##### MATERIAL FOR THIS EXERCISE #####

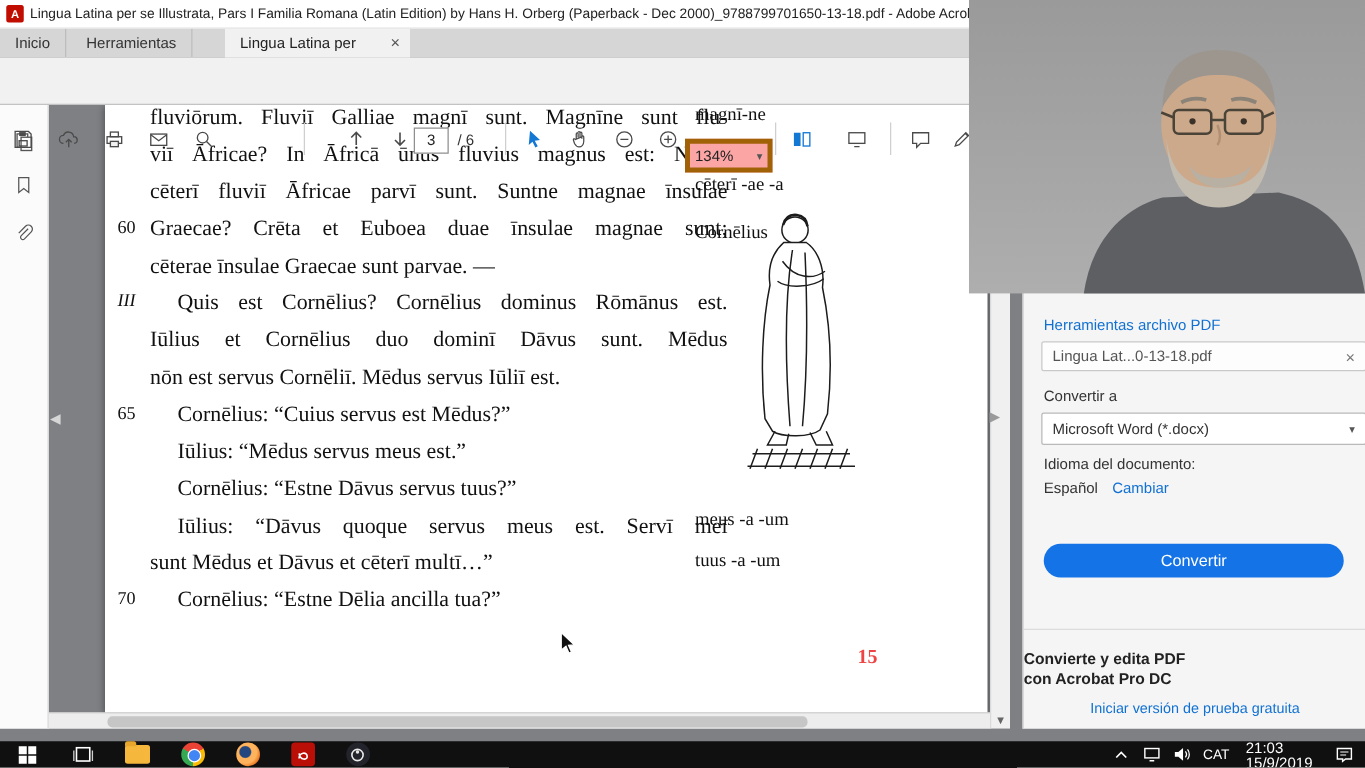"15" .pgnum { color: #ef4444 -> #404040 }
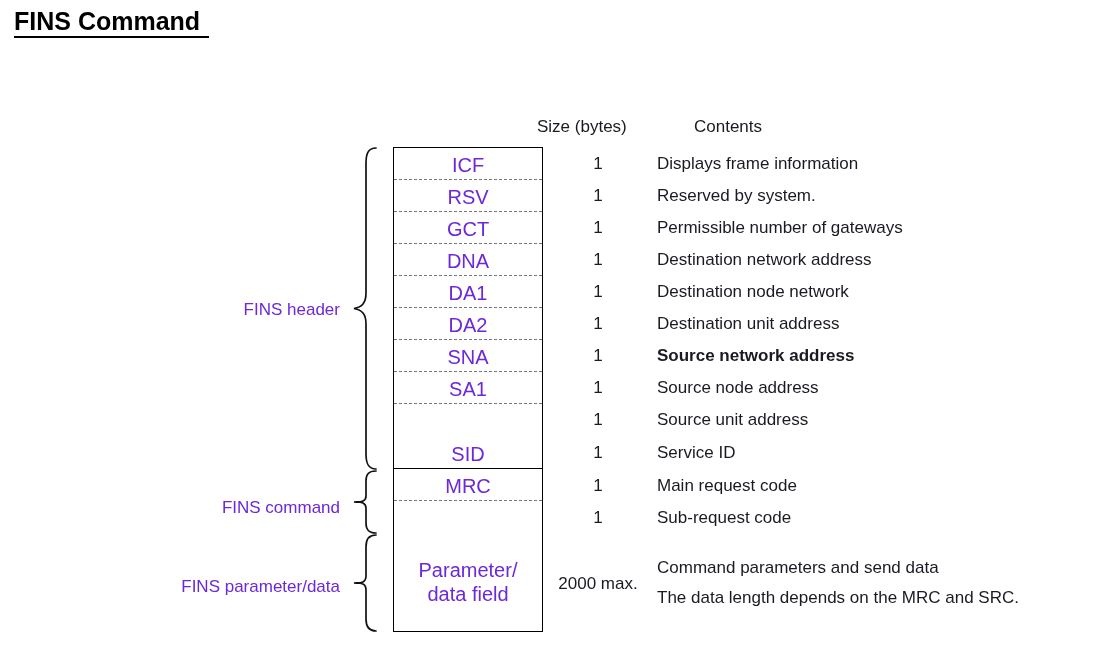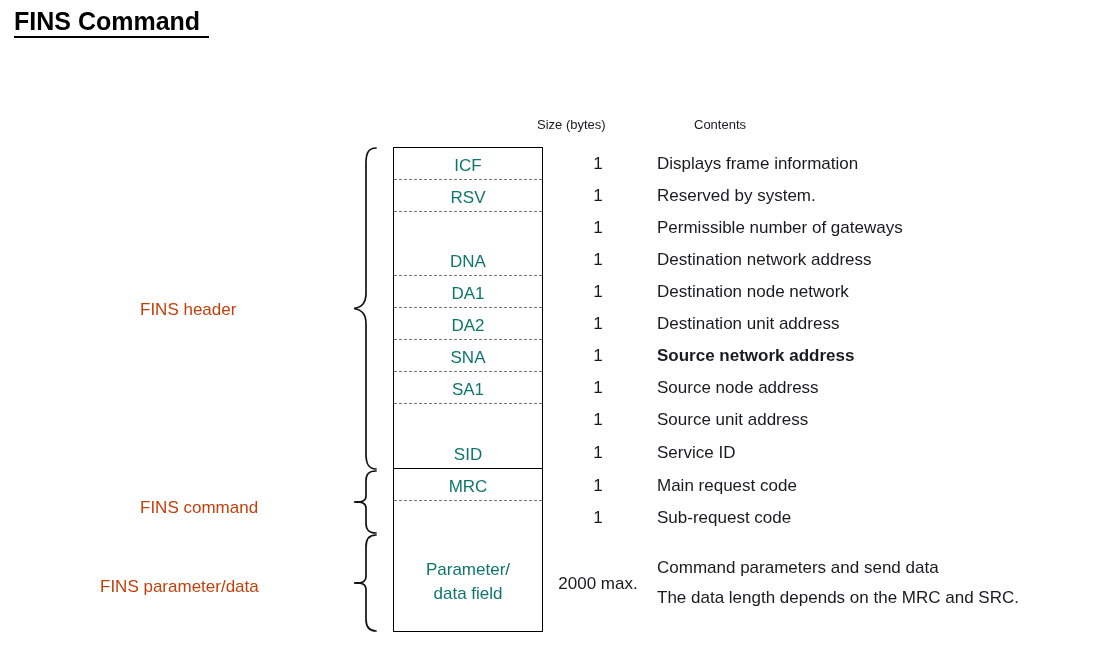"Size (bytes)" .col-head { font-size: 13px -> 17px }
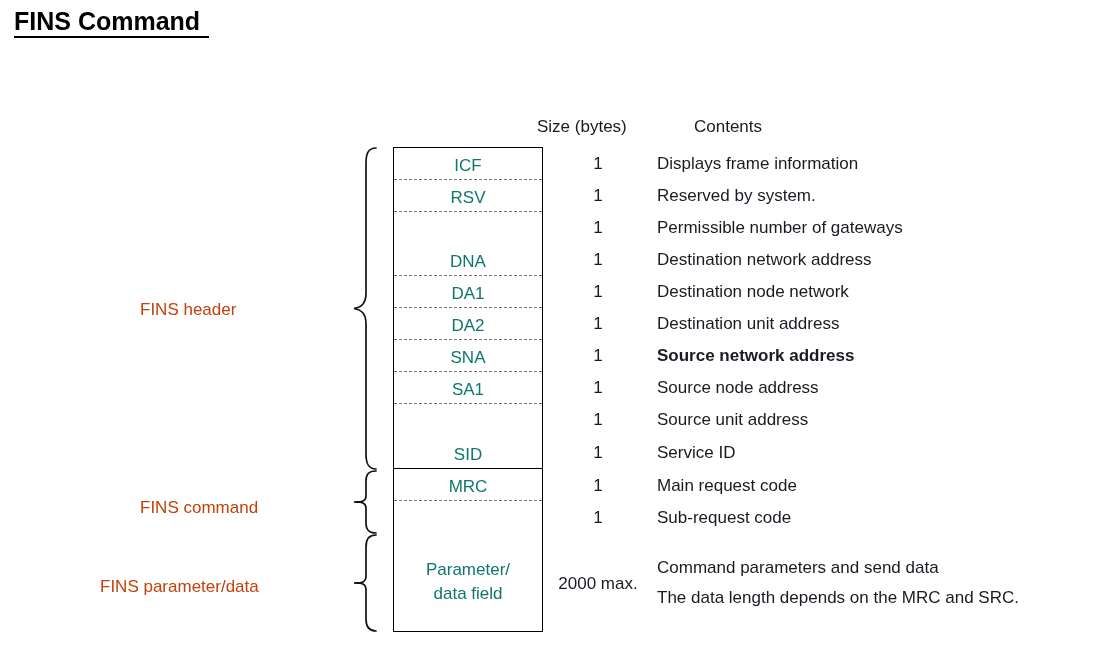"ICF" .frow .rlabel { color: #0f766e -> #6d28d9; font-size: 17px -> 20px }
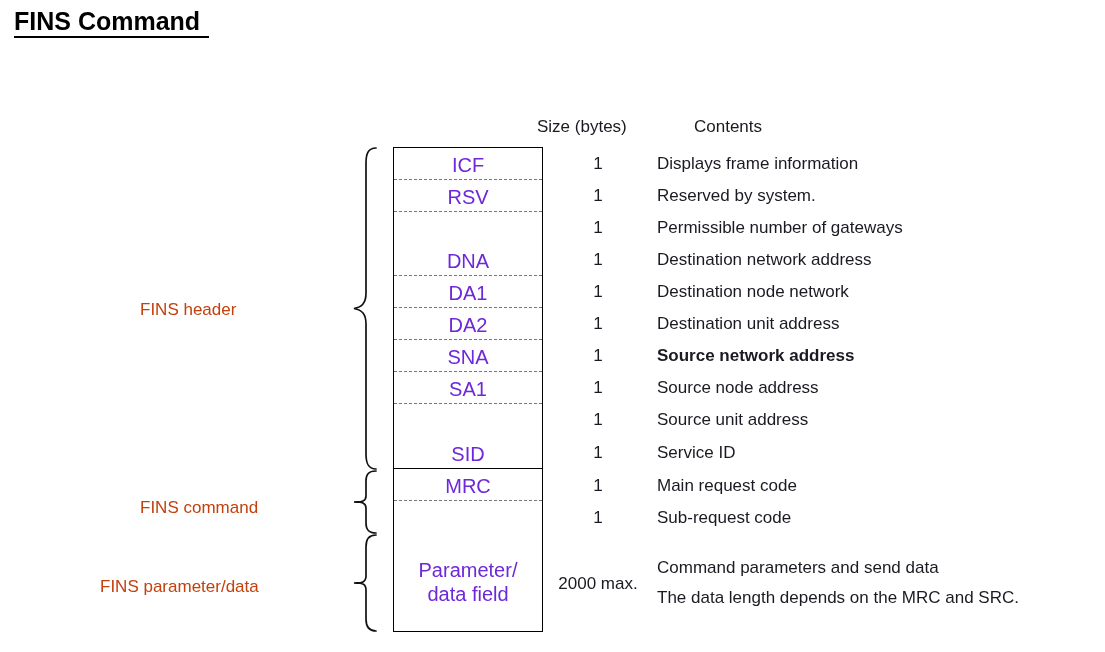"GCT" div.frow { html: none -> <div> <span>GCT</span> </div> }
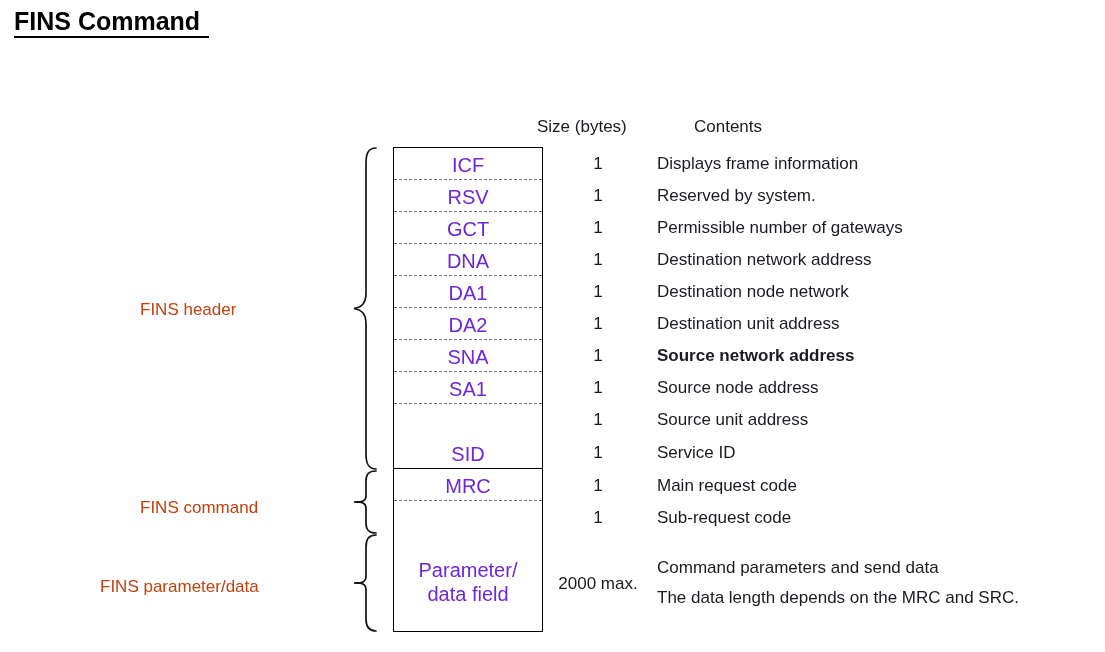"FINS header" .grp-label { color: #c2410c -> #6d28d9; text-align: left -> right }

#####

The answer must be an exact copy of the entries, with the pictures omitted.

"15" .pgnum { color: #ef4444 -> #404040 }
"Size (bytes)" .col-head { font-size: 13px -> 17px }
"ICF" .frow .rlabel { color: #0f766e -> #6d28d9; font-size: 17px -> 20px }
"GCT" div.frow { html: none -> <div> <span>GCT</span> </div> }
"FINS header" .grp-label { color: #c2410c -> #6d28d9; text-align: left -> right }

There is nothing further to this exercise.